Fast answer is to buy a product called Seachem Flourish Excel. Its Excel not the regular Flourish. Dose twice the recommended dosage for one week, and dont miss a dosage. After the first week, dose the normal dosage on the back of the bottle. Continue with this for a couple of weeks and you will see the black algae turn red and then go away.

Correct answer is your not getting enough CO2 in your tank. What is your water change schedule and tank size, light period and how much light you using?


----------



## FretsOnFire00 (Sep 10, 2009)

25% once a week, 55 gallon, 7 am to 10 pm


----------



## Blue Flame (Jan 16, 2006)

I've had good results with this product, myself.

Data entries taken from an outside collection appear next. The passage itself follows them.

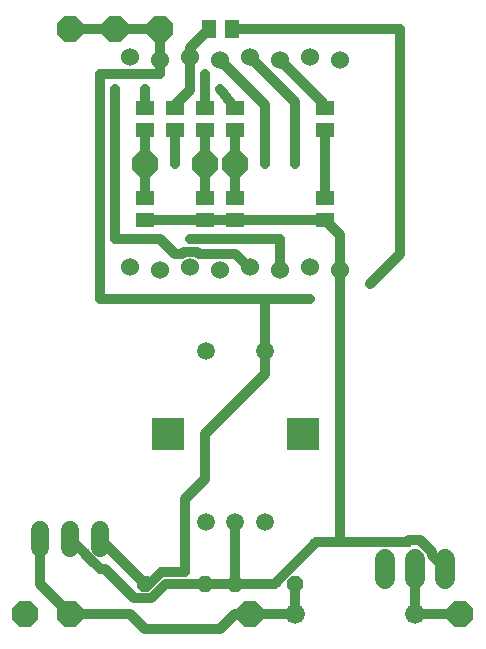
<source format=gbr>
G04 EAGLE Gerber RS-274X export*
G75*
%MOMM*%
%FSLAX34Y34*%
%LPD*%
%INTop Copper*%
%IPPOS*%
%AMOC8*
5,1,8,0,0,1.08239X$1,22.5*%
G01*
%ADD10P,1.429621X8X202.500000*%
%ADD11P,1.429621X8X22.500000*%
%ADD12C,1.676400*%
%ADD13C,1.508000*%
%ADD14R,2.700000X2.700000*%
%ADD15R,1.500000X1.300000*%
%ADD16P,2.336880X8X22.500000*%
%ADD17C,1.524000*%
%ADD18C,1.524000*%
%ADD19P,2.336880X8X202.500000*%
%ADD20C,1.676400*%
%ADD21P,2.336880X8X112.500000*%
%ADD22R,1.300000X1.500000*%
%ADD23C,0.812800*%
%ADD24C,0.756400*%
%ADD25C,0.152400*%


D10*
X254000Y63500D03*
X203200Y63500D03*
D11*
X127000Y63500D03*
X177800Y63500D03*
D12*
X355600Y38100D03*
X254000Y38100D03*
D13*
X203200Y115500D03*
X178200Y115500D03*
X228700Y115500D03*
X178200Y260500D03*
X228200Y260500D03*
D14*
X146200Y190500D03*
X260200Y190500D03*
D15*
X279400Y371500D03*
X279400Y390500D03*
D16*
X139700Y533400D03*
X127000Y419100D03*
D15*
X127000Y371500D03*
X127000Y390500D03*
D17*
X38100Y109220D02*
X38100Y93980D01*
X63500Y93980D02*
X63500Y109220D01*
X88900Y109220D02*
X88900Y93980D01*
D18*
X114300Y331470D03*
X139700Y328930D03*
X165100Y331470D03*
X190500Y328930D03*
X215900Y331470D03*
X241300Y328930D03*
X266700Y331470D03*
X292100Y328930D03*
X292100Y506730D03*
X266700Y509270D03*
X241300Y506730D03*
X215900Y509270D03*
X190500Y506730D03*
X165100Y509270D03*
X139700Y506730D03*
X114300Y509270D03*
D15*
X152400Y447700D03*
X152400Y466700D03*
D19*
X215900Y38100D03*
X393700Y38100D03*
D20*
X330200Y67818D02*
X330200Y84582D01*
X355600Y84582D02*
X355600Y67818D01*
X381000Y67818D02*
X381000Y84582D01*
D15*
X203200Y466700D03*
X203200Y447700D03*
X127000Y466700D03*
X127000Y447700D03*
X177800Y466700D03*
X177800Y447700D03*
X279400Y447700D03*
X279400Y466700D03*
D16*
X101600Y533400D03*
X177800Y419100D03*
D15*
X177800Y371500D03*
X177800Y390500D03*
D16*
X63500Y533400D03*
X203200Y419100D03*
D15*
X203200Y371500D03*
X203200Y390500D03*
D21*
X63500Y38100D03*
D16*
X25400Y38100D03*
D22*
X181000Y533400D03*
X200000Y533400D03*
D23*
X88900Y101600D02*
X127000Y63500D01*
X130592Y63500D01*
X140244Y73152D01*
X160852Y73152D01*
X228600Y241300D02*
X228200Y260500D01*
X101600Y533400D02*
X63500Y533400D01*
X101600Y533400D02*
X139700Y533400D01*
X139700Y506730D01*
X139700Y495300D01*
X88900Y495300D01*
X88900Y304800D01*
X228600Y304800D01*
X228200Y304400D01*
X228200Y260500D01*
X200000Y533400D02*
X342900Y533400D01*
X342900Y342900D01*
X317500Y317500D01*
D24*
X317500Y317500D03*
X266700Y304800D03*
D23*
X228600Y304800D01*
X160852Y135452D02*
X160852Y73152D01*
X177800Y190500D02*
X228600Y241300D01*
X177800Y190500D02*
X177800Y152400D01*
X160852Y135452D01*
X114300Y38100D02*
X63500Y38100D01*
X114300Y38100D02*
X127000Y25400D01*
X190500Y25400D01*
X203200Y38100D01*
X215900Y38100D01*
X63500Y38100D02*
X38100Y63500D01*
X38100Y101600D01*
X215900Y38100D02*
X254000Y38100D01*
X254000Y63500D01*
X355600Y76200D02*
X355600Y38100D01*
X393700Y38100D01*
D25*
X152400Y466700D02*
X153277Y469638D01*
D23*
X165100Y481462D02*
X165100Y509270D01*
X165100Y481462D02*
X153277Y469638D01*
X165100Y509270D02*
X165100Y517500D01*
X181000Y533400D01*
D25*
X277802Y468379D02*
X279400Y466700D01*
D23*
X277802Y470228D02*
X241300Y506730D01*
X277802Y470228D02*
X277802Y468379D01*
D24*
X190500Y482600D03*
D23*
X203200Y466700D01*
D25*
X127000Y466700D02*
X127000Y482600D01*
D24*
X127000Y482600D03*
X165100Y355600D03*
D25*
X241300Y355600D01*
X241300Y328930D01*
D23*
X241300Y355600D01*
X165100Y355600D01*
X127000Y466700D02*
X127000Y482600D01*
D24*
X101600Y482600D03*
D25*
X101600Y355600D01*
D23*
X177800Y466700D02*
X177800Y495300D01*
D24*
X177800Y495300D03*
D23*
X101600Y482600D02*
X101600Y355600D01*
X139700Y355600D01*
X152400Y342900D01*
X157851Y342900D01*
X159629Y344678D01*
X170571Y344678D01*
X172349Y342900D01*
X203200Y342900D01*
X214630Y331470D01*
X215900Y331470D01*
D25*
X177800Y390500D02*
X177800Y393700D01*
X177800Y444500D02*
X177800Y447700D01*
D23*
X177800Y444500D02*
X177800Y419100D01*
X177800Y393700D01*
D25*
X127000Y393700D02*
X127000Y390500D01*
D23*
X127000Y419100D02*
X127000Y447700D01*
X127000Y419100D02*
X127000Y393700D01*
D25*
X203200Y444500D02*
X203200Y447700D01*
D23*
X203200Y419100D02*
X203200Y390500D01*
X203200Y419100D02*
X203200Y444500D01*
D24*
X228600Y419100D03*
D23*
X228600Y468630D02*
X190500Y506730D01*
X228600Y468630D02*
X228600Y419100D01*
X279400Y419100D02*
X279400Y390500D01*
X279400Y419100D02*
X279400Y447700D01*
D24*
X279400Y419100D03*
D23*
X152400Y419100D02*
X152400Y447700D01*
D24*
X152400Y419100D03*
X254000Y419100D03*
D23*
X254000Y471170D02*
X215900Y509270D01*
X254000Y471170D02*
X254000Y419100D01*
D25*
X379069Y76200D02*
X381000Y76200D01*
X351181Y95250D02*
X349938Y100168D01*
X349175Y103186D01*
X292100Y328930D02*
X291752Y330096D01*
D24*
X88900Y76200D03*
D23*
X369570Y87630D02*
X381000Y76200D01*
X369570Y87630D02*
X369570Y90369D01*
X359770Y100168D01*
X349938Y100168D01*
X348321Y98552D01*
X236758Y63500D02*
X203200Y63500D01*
X292100Y98552D02*
X348321Y98552D01*
X292100Y98552D02*
X271810Y98552D01*
X236758Y63500D01*
X75692Y89408D02*
X63500Y101600D01*
X75692Y89408D02*
X75692Y88509D01*
X83429Y80772D01*
X84328Y80772D01*
X88900Y76200D01*
X177800Y63500D02*
X203200Y63500D01*
X92620Y76200D02*
X88900Y76200D01*
X144242Y63500D02*
X177800Y63500D01*
X144242Y63500D02*
X132050Y51308D01*
X117512Y51308D01*
X92620Y76200D01*
X292100Y98552D02*
X292100Y328930D01*
X203200Y371500D02*
X177800Y371500D01*
X279400Y371500D02*
X291752Y359148D01*
X291752Y330096D01*
X177800Y371500D02*
X127000Y371500D01*
X203200Y115500D02*
X203200Y63500D01*
X203200Y371500D02*
X279400Y371500D01*
M02*

</source>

http://www.petco.com/Assets/product_images...6798771845C.jpg


----------



## FretsOnFire00 (Sep 10, 2009)

thanks blueflame ill give that a try


----------



## maknwar (Jul 16, 2007)

FretsOnFire00 said:


> 25% once a week, 55 gallon, 7 am to 10 pm


Reduce your light period to 8-10 hours.


----------



## Winkyee (Feb 17, 2003)

maknwar said:


> 25% once a week, 55 gallon, 7 am to 10 pm


Reduce your light period to 8-10 hours.
[/quote]








and pick up the excel, that stuff really works.


----------